The SAG-AFTRA national board has overwhelmingly approved terms of a new contract called the Network Code – which covers a wide range of non-primetime programs aired on the Big Four broadcast networks including soap operas, game shows, talk shows and quiz shows, as well as sports and variety shows. The pact now goes to the union’s members for final ratification.

The national board Saturday also unanimously approved a first-ever tentative agreement with Telemundo Television Studios, which was reached July 12 covering Spanish-language television performers. “This first contract creates a solid foundation from which to build and speaks to the fact that we all deserve strong protections and respect,” SAG-AFTRA president Gabrielle Carteris said in announcing the news.

The agreement with Telemundo followed 15 months of negotiations. Among the key elements of the new three-year deal are: contributions to and participation in the SAG-AFTRA Health Plan and SAG-Producers Pension Plan for the first time; residuals for both foreign and domestic exploitation and streaming platforms, based on a percentage of Telemundo’s gross receipts; first-ever guaranteed minimum rates for all covered performer categories (including actors, stunt performers, singers and dancers); annual increases in all newly-established minimums between 1%-2% per year; and newly established working conditions and safety protections.

The Network Code, meanwhile, was approved by 79% of the board members, who are recommending a “yes” vote to the union’s members. Ratification voting will be conducted via an online vote. 

“This agreement reflects $200 million in member earnings across nearly all television day parts,” Carteris said. “This contract is SAG-AFTRA’s first major agreement to include language regarding sexual harassment – a movement towards true systemic change.”

As Carteris noted, the contract generates about $200 million in earnings every year, but prior to the 2012 merger of SAG and AFTRA – when the Network Code was AFTRA’s largest contract – AFTRA said it was worth more than $400 million a year. That grossly inflated figure was reported and re-reported in various news outlets every time the contract came up for renewal, and AFTRA did nothing to set the record straight.

In 2002, news accounts misreported that the contract was worth “more than $400 million of work annually.” If fact, the earnings were about half that.
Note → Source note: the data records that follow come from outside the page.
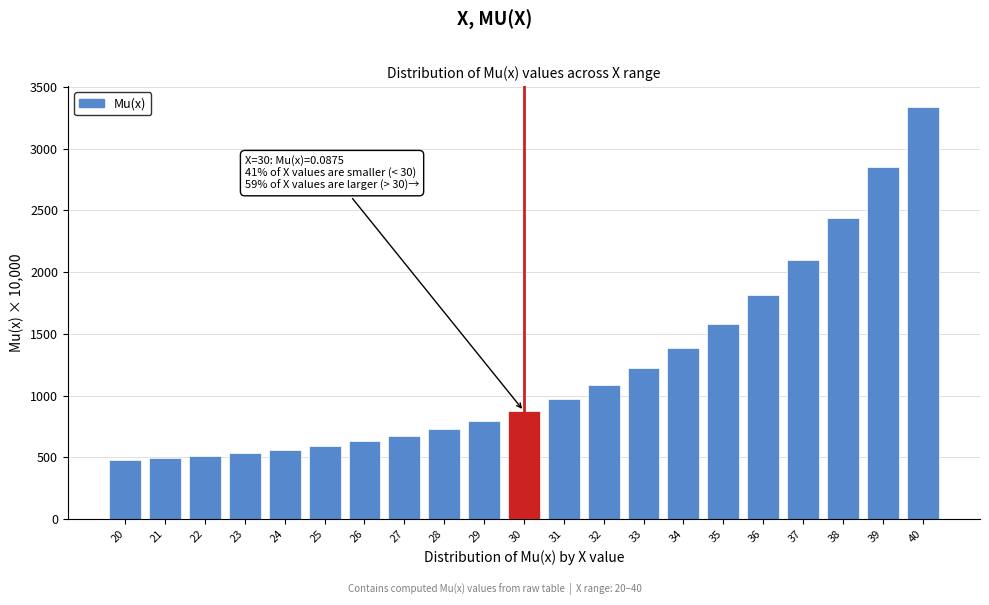

Reading right to left, what are all the values shown in this chart?

40=3339.5	39=2849.6	38=2441.3	37=2101.1	36=1817.6	35=1581.3	34=1384.4	33=1220.4	32=1083.6	31=969.7	30=874.8	29=795.6	28=729.7	27=674.7	26=629.0	25=590.8	24=559.0	23=532.5	22=510.4	21=492.0	20=476.0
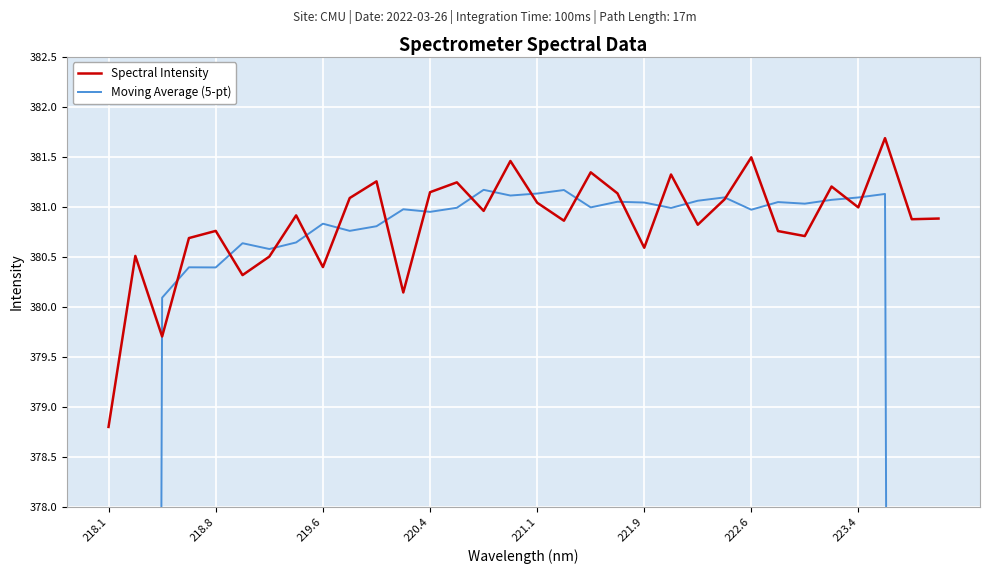

The Spectral Intensity series shows 180.2 at 221.9. True or false?

False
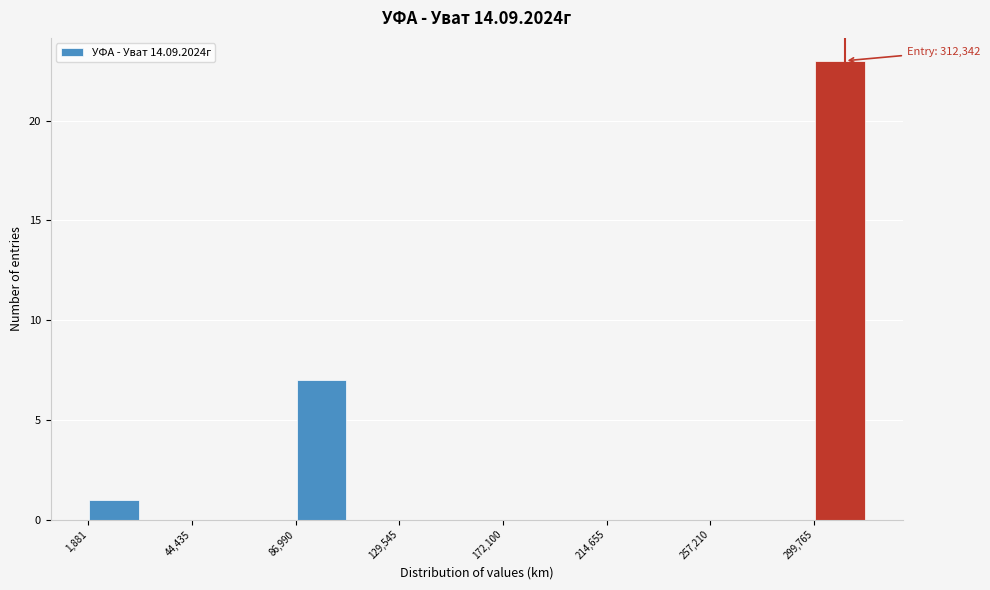

Over which range of the x-axis is the bar tallest?

300000 to 320000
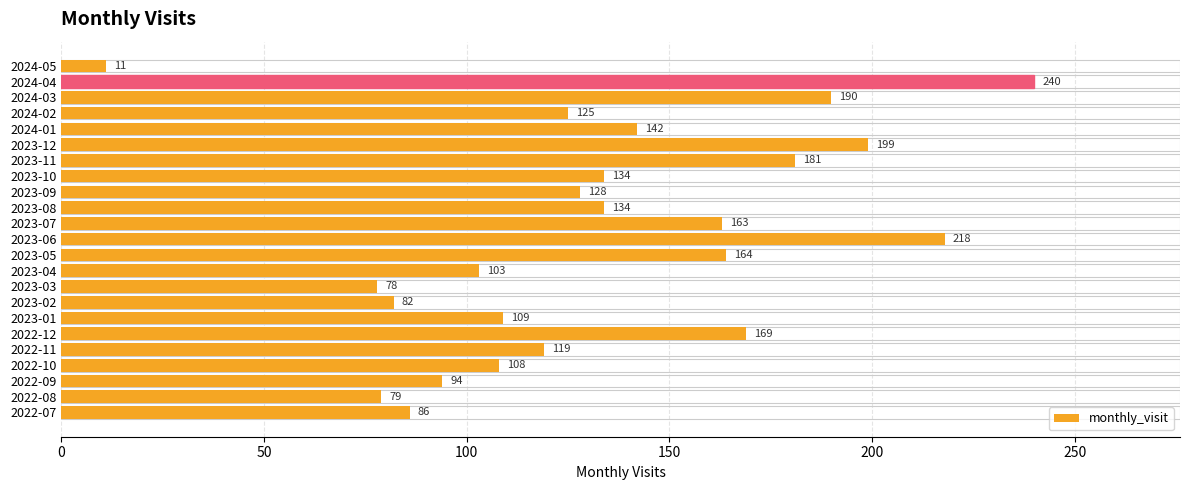

Which category has the highest value across all series?

2024-04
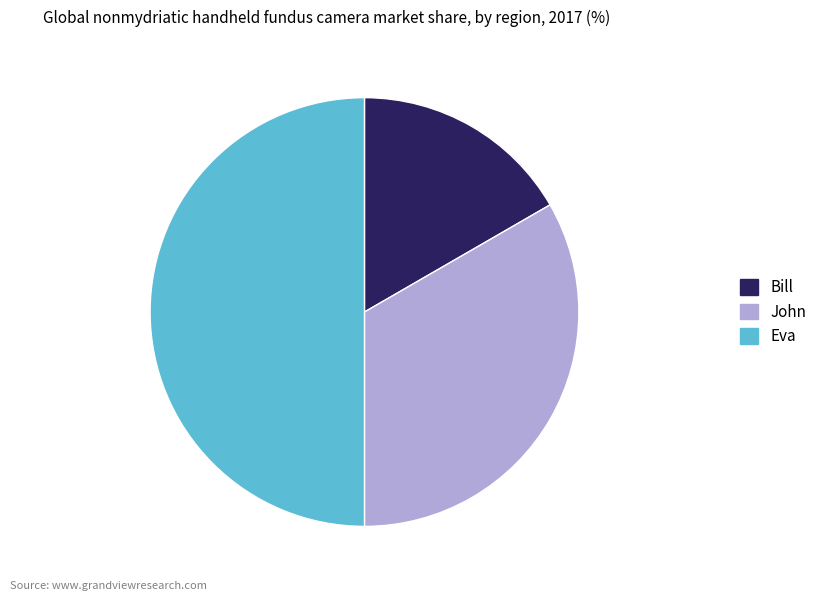

Does John account for over 50% of the chart?

No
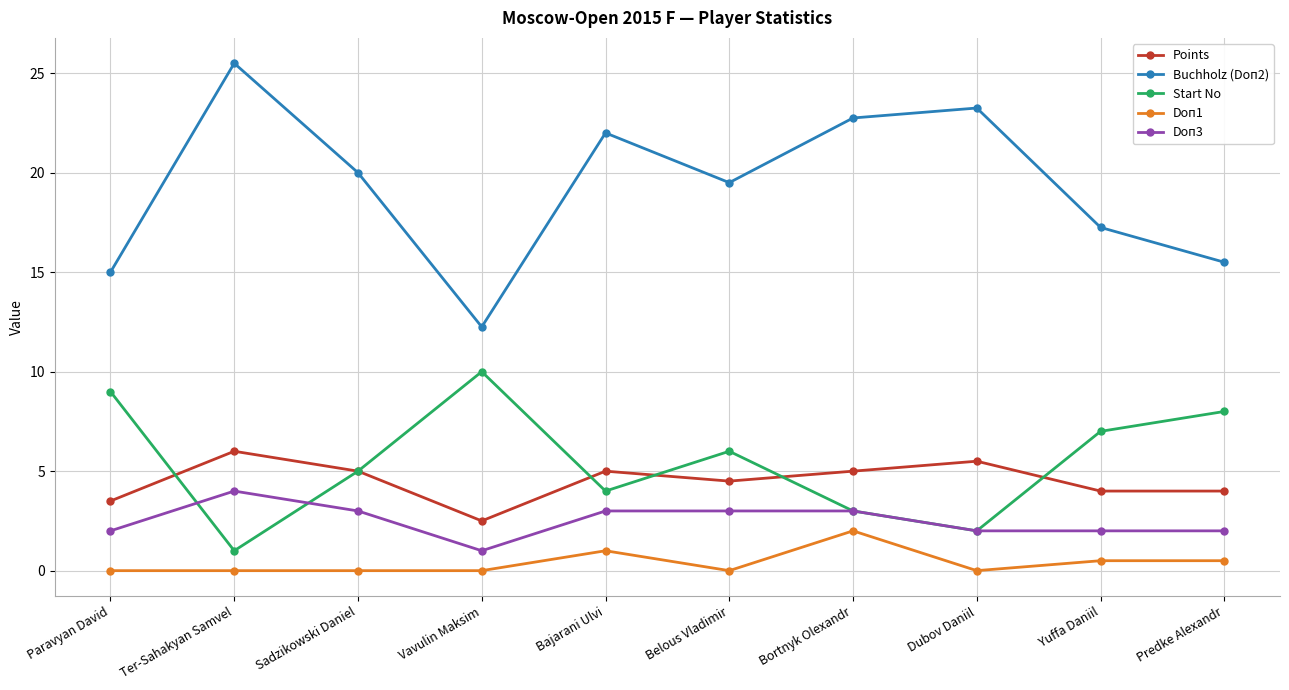

What position from the left is Belous Vladimir?

6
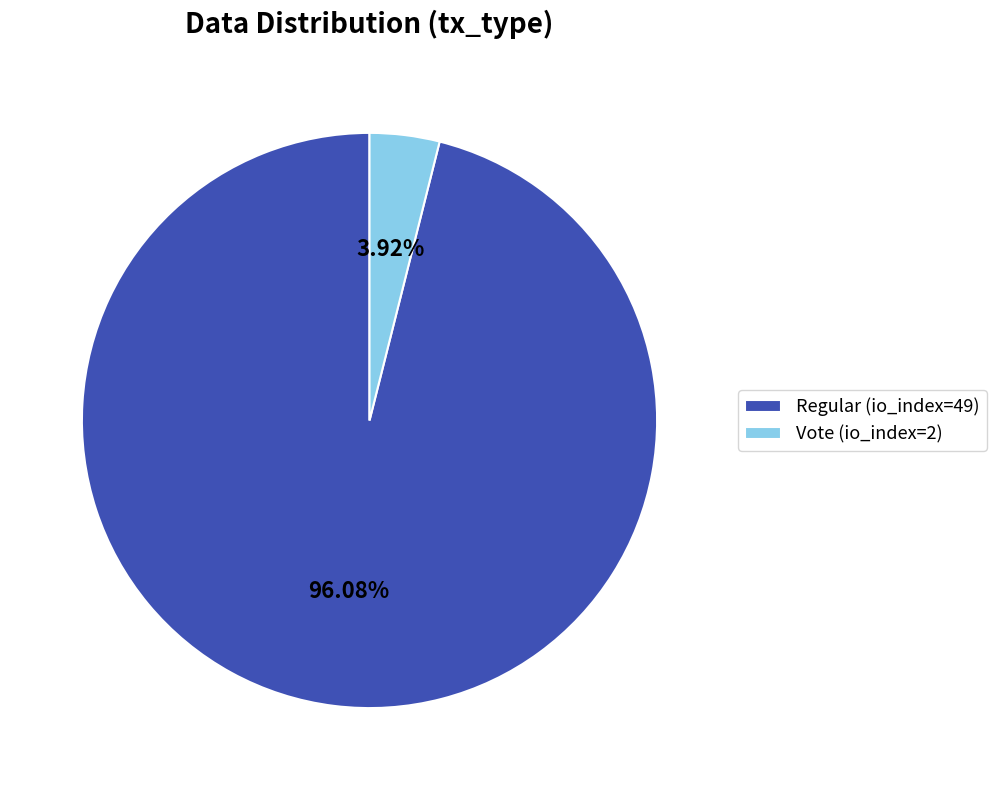

To the nearest percent, what is the combined percentage of Vote (io_index=2) and Regular (io_index=49)?

100%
The same bogus figure was reported in numerous news outlets again in 2005, 2007 and 2010, noting variously that the contract was worth either “more than” or “approximately” $400 million.

But then, in February 2012, a week before merger ballots were put in the mail, AFTRA revealed that the contract was really only worth about $200 million a year, but no one until now has ever reported on the $200 million discrepancy that was allowed to stand for a decade. Last month, when a tentative deal was reached on the new pact, SAG-AFTRA said in a statement that the it “generates more than $200 million a year in covered earnings.” 

The new contract includes increases in contract minimums spread over a three-year period. That includes an 8.7% overall wage increase to most program fees, with a 2.5% pay raise in the first year and 3% in the second and third years. The AFTRA Retirement Fund also gets a bump in funding

The pact also includes automatic pay hikes for daytime serial performers, background actors, certain group dancers, stand-ins, and dance-ins. It also includes improved harassment-prevention language, underling clauses prohibiting harassment, and adjusts the working hours language for minors.